California's effort, which has raised skepticism over whether it can work, will be closely watched. Such health insurance purchasing cooperatives--HIPCs in industry parlance--are expected to be a keystone of the federal health care reforms being developed by the Hillary Rodham Clinton task force.
Purchasing pools are part of the "managed competition" model devised by economists such as Stanford University's Alain Enthoven. The idea is that by speaking with one voice--in this case, the state's--small employers can flex the same kind of muscle as big corporations in bargaining for health coverage.
To set up the cooperative, the state negotiated with 18 private insurance carriers to provide standard health insurance packages for small businesses (defined as five to 50 employees) in six geographical areas throughout California. The rates will vary depending on the company's location and the ages of its employees.
Although its coverage will not take effect until July 1, the cooperative has generated controversy.

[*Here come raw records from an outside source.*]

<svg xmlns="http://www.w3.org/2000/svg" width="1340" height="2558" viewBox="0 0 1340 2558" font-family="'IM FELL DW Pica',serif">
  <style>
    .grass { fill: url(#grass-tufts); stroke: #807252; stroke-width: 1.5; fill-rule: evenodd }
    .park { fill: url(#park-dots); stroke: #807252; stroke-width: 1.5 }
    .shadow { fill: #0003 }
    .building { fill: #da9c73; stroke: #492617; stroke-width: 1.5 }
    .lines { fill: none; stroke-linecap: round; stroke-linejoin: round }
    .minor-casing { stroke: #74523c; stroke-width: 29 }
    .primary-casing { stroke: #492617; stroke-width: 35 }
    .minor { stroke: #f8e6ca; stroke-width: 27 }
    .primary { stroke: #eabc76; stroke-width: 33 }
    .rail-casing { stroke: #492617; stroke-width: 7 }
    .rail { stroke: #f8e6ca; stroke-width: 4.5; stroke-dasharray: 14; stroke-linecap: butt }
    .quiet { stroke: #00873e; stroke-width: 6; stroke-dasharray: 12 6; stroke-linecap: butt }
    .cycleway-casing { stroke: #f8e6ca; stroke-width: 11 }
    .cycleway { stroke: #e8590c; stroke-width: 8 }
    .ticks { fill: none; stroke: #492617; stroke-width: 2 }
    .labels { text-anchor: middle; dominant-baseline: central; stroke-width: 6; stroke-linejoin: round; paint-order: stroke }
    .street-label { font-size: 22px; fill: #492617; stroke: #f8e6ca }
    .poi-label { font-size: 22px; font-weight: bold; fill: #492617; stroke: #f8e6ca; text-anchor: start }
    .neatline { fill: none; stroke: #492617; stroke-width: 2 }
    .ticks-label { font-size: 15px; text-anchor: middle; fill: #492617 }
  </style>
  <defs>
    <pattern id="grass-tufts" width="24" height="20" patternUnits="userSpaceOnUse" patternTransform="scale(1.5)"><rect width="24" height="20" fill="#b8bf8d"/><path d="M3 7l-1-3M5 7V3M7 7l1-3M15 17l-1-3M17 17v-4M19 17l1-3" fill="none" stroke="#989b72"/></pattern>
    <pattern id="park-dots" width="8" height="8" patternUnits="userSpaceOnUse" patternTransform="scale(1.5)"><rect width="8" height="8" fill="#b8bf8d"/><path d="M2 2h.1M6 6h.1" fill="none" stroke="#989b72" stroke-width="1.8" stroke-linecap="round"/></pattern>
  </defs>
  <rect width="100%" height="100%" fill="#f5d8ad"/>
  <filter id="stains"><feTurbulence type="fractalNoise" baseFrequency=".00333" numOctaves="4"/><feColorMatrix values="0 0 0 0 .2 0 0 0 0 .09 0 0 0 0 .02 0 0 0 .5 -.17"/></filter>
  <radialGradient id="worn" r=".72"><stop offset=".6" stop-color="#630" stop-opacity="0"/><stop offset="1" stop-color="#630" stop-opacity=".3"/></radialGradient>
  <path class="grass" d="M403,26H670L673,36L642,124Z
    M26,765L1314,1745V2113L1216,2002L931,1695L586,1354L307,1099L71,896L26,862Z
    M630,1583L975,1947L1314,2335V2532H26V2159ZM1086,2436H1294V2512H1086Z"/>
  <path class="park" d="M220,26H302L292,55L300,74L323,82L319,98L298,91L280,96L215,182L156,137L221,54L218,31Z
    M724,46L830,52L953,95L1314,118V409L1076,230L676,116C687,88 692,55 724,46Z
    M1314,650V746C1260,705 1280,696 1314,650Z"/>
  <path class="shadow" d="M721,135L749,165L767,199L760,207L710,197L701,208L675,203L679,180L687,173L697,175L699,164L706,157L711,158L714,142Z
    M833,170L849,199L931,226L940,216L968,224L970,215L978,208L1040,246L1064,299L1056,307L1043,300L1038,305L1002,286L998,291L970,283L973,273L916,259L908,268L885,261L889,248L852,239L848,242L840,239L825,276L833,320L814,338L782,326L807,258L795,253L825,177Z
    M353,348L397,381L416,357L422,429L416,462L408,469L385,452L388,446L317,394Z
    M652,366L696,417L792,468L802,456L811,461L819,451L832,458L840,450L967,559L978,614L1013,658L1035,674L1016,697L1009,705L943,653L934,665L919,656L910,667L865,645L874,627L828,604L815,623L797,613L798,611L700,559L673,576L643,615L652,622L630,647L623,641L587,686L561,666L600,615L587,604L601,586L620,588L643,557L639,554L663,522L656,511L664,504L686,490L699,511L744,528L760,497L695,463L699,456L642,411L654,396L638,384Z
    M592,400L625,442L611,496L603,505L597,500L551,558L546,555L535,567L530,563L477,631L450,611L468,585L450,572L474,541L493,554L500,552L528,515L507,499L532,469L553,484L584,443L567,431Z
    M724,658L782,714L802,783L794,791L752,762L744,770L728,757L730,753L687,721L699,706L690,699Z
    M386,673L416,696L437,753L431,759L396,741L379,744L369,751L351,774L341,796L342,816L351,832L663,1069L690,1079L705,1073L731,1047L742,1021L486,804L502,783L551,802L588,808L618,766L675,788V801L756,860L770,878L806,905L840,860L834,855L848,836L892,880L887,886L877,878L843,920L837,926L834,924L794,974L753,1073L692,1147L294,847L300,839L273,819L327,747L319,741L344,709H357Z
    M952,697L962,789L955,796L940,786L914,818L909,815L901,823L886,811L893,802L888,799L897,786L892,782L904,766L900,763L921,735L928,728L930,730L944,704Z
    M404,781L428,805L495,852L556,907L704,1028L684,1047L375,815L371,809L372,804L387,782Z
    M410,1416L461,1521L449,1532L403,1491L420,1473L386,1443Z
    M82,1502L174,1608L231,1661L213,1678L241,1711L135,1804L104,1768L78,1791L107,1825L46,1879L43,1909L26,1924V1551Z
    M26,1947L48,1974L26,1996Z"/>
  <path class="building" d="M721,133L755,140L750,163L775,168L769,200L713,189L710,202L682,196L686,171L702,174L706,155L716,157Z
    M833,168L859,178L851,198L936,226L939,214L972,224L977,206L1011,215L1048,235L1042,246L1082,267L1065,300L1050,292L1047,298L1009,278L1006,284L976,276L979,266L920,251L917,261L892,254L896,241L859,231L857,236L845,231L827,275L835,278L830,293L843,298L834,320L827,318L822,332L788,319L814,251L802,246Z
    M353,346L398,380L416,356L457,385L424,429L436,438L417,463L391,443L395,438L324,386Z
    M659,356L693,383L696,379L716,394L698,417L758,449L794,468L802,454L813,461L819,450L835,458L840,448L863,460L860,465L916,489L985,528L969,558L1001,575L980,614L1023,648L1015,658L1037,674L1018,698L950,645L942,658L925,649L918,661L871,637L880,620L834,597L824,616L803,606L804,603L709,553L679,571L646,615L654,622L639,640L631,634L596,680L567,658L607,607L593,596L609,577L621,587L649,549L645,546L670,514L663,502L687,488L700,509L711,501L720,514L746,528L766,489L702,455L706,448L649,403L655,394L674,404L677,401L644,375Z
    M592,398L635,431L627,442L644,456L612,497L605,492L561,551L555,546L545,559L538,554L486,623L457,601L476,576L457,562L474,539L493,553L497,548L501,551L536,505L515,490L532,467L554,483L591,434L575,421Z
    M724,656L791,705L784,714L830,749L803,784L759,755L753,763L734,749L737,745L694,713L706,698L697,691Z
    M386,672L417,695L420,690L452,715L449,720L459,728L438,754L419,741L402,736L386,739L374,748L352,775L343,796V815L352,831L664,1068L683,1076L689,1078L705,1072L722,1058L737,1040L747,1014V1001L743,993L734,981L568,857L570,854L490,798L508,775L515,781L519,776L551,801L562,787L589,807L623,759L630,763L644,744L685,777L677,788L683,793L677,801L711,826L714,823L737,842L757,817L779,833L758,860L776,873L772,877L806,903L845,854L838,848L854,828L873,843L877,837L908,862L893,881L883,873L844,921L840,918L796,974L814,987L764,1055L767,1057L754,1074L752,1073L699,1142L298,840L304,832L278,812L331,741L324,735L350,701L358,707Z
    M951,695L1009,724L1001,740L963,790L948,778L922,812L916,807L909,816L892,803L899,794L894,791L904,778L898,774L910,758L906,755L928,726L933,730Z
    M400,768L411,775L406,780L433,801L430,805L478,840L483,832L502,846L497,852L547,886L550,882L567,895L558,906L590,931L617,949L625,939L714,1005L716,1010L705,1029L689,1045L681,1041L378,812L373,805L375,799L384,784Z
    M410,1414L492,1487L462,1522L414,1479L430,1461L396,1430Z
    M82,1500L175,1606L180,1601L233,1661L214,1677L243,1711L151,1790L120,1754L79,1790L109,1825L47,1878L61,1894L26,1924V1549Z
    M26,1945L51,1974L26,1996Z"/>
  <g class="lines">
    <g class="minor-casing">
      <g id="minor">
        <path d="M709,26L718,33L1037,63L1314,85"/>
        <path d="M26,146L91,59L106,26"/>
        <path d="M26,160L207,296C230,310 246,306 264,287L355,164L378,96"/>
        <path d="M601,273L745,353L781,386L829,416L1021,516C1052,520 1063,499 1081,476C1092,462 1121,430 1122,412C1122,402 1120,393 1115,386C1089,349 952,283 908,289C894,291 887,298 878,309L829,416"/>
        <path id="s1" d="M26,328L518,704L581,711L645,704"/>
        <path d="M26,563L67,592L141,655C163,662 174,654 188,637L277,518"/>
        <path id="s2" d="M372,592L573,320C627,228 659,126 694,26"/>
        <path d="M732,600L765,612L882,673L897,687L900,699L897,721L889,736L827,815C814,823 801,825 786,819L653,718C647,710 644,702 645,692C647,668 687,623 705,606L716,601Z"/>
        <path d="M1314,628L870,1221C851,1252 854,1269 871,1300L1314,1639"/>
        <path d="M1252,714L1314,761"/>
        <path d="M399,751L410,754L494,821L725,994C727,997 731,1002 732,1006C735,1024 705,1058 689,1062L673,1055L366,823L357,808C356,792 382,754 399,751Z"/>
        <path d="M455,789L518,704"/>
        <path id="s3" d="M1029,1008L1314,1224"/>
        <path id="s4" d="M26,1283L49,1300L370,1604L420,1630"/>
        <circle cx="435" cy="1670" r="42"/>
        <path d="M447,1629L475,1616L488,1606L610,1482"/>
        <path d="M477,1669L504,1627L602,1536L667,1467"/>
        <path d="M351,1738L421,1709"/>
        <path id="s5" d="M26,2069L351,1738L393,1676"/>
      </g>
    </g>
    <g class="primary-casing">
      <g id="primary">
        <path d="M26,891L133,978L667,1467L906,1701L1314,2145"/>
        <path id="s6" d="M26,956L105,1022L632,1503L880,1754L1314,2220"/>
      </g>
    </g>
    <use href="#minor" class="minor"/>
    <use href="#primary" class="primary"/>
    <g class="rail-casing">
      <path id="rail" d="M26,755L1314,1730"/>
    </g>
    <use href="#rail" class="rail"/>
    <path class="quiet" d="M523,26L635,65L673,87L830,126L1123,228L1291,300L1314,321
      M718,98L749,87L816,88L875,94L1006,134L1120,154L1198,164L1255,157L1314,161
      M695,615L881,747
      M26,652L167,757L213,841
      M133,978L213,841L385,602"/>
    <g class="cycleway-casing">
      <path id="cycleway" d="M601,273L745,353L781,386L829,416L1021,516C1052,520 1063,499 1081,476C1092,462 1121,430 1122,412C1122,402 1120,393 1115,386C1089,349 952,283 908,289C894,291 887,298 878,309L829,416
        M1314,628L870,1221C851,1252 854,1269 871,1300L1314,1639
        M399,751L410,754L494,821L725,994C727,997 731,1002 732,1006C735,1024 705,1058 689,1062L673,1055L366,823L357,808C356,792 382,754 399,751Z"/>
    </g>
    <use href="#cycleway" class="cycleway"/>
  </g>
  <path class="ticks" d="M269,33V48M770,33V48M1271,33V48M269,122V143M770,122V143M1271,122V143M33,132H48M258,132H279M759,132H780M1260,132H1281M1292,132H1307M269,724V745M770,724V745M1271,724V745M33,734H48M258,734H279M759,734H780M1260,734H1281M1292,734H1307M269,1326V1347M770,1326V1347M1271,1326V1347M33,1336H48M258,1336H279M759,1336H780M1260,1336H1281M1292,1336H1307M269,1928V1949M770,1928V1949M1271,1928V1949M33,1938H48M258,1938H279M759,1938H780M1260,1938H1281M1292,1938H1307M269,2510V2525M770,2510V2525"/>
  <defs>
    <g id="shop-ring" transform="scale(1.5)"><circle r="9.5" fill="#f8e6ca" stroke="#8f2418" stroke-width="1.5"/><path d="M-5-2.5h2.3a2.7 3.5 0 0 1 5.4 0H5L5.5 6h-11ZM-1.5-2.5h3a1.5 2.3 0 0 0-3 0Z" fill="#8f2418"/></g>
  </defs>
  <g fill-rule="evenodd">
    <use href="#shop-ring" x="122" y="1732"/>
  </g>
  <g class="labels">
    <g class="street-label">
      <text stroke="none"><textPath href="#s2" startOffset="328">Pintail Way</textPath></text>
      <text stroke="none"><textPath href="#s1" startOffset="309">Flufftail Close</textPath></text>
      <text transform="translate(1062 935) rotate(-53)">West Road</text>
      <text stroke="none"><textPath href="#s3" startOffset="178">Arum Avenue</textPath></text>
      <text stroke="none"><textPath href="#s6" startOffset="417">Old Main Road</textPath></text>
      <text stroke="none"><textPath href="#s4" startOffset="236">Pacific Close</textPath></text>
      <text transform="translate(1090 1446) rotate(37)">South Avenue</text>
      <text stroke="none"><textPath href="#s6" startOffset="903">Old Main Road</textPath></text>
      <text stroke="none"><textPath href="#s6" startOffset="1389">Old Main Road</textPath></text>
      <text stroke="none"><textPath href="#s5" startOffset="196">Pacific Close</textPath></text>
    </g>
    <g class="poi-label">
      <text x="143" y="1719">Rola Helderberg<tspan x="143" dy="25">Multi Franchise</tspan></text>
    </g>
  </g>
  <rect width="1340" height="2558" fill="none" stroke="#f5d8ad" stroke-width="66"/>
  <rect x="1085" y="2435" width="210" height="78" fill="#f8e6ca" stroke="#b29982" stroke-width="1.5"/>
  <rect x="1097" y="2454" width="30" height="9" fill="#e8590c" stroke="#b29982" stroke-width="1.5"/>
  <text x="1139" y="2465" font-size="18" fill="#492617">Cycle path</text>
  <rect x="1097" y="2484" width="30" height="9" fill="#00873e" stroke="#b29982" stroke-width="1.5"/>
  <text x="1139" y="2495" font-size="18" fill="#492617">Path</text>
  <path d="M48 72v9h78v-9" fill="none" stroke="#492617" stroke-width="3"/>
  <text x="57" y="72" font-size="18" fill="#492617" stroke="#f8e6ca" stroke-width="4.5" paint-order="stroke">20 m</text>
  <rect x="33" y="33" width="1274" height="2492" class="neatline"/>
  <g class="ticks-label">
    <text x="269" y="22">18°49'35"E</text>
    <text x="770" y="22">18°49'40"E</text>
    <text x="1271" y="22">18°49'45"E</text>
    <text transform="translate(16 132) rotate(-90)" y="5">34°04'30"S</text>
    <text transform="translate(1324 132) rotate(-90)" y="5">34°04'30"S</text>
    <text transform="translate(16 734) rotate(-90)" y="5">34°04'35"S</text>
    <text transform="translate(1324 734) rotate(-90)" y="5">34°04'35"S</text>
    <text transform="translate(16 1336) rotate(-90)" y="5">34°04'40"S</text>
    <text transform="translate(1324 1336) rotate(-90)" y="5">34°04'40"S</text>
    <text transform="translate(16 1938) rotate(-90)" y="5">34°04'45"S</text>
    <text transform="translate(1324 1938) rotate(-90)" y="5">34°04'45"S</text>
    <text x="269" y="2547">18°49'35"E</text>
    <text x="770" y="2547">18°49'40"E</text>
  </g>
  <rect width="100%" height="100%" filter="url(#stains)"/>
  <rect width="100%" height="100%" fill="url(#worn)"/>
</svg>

Some private insurers question whether it is good public policy--or fair competition--for the state to be active in the market as a regulator and competitor.
The 18 carriers in the cooperative include several of California's largest, but there are also some major carriers who opted not to join, notably Blue Cross of California, Foundation Health and Pacificare.
Insurance brokers say that the cooperative offers skimpy commissions compared to private sector carriers.
"You need brokers and agents to reach out to the small group market," said Blue Cross Chairman Leonard D. Schaeffer. He and others believe that without cementing its ties to the broker community, the cooperative could have trouble finding customers.
A potentially more serious concern is that the cooperative might be flooded with small groups that until now have not been able to get coverage at any price because of severe health problems in their work force. Such "adverse selection" could cause the cooperative to run at a loss. Except for $3 million in start-up promotional costs, the cooperative is legally required to operate at break-even or better, with no state subsidies.